ABOUT THIS EXERCISE: Each line of the listing is to be copied exactly.

INPUT FOR THIS TASK:

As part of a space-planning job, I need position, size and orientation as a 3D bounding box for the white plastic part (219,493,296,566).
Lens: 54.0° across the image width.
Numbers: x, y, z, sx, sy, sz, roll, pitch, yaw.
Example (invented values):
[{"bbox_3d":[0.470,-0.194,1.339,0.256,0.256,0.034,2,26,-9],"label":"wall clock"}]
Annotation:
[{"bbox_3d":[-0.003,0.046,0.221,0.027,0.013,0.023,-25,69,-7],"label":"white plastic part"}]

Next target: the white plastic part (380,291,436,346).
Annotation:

EXERCISE ANSWER:
As part of a space-planning job, I need position, size and orientation as a 3D bounding box for the white plastic part (219,493,296,566).
Lens: 54.0° across the image width.
Numbers: x, y, z, sx, sy, sz, roll, pitch, yaw.
Example (invented values):
[{"bbox_3d":[0.470,-0.194,1.339,0.256,0.256,0.034,2,26,-9],"label":"wall clock"}]
Annotation:
[{"bbox_3d":[-0.003,0.046,0.221,0.027,0.013,0.023,-25,69,-7],"label":"white plastic part"}]

Next target: the white plastic part (380,291,436,346).
Annotation:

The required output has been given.